The antiphospholipid antibodies (aPL) increase the risk of developing thrombotic events and may coexist with a variety of autoimmune diseases. They can be detected chronically or temporarily in patients with infectious diseases, during drug therapy, or in cases of cancer. A thrombotic event with aPL detection is known as antiphospholipid syndrome (APS) and the diagnostic criteria include the presence of lupus anticoagulant (LA), anticardiolipin (aCL) and β(2)-glycoprotein-1(aβ(2)GPI) antibodies. Other autoantigens recognized in APS are phosphatidylserine (aPS), prothrombin (aPT) and Annexin-5 (aA5).

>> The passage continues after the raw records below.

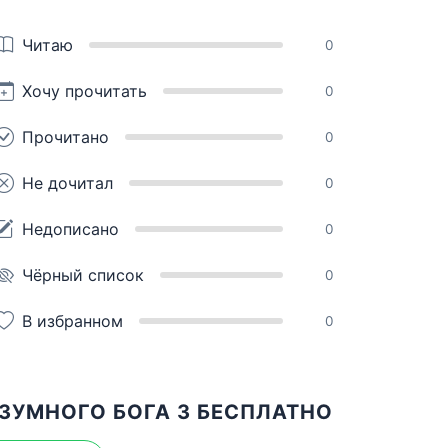
Читаю
0
Хочу прочитать
0
Прочитано
0
Не дочитал
0
Недописано
0
Чёрный список
0
В избранном
0
ЗУМНОГО БОГА 3 БЕСПЛАТНО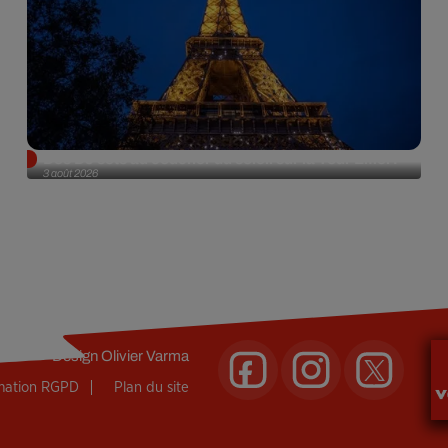
Des DJ sets au coucher du soleil sur la Tour Eiffel !
3 août 2026
Design
Olivier Varma
rmation RGPD
Plan du site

This real life study aimed to explore the connections between laboratory criteria and the prevalence of “non-criteria aPL” in APS. This study followed 300 patients with thrombosis and employed two phospholipid sensitivity assays for LA detection, chemiluminescence assays for aCL and aβ(2)GPI and enzyme-linked immunoassays for aPS, aPT and aA5. A significant association was found between aPS and aCL (r = 0.76) as well as aβ(2)GPI (r = 0.77), while the association with LA was less significant (r = 0.33). The results of the aPT and aA5 test did not correlate with criteria-antiphospholipid antibodies (r < 0.30). Since the risk of thrombotic complications increases with the intensity and the number of positive autoantibodies, measuring aPT and aA5 autoantibodies may be useful, particularly in aCL/aβ(2)GPI-negative patients or in cases of isolated LA positivity.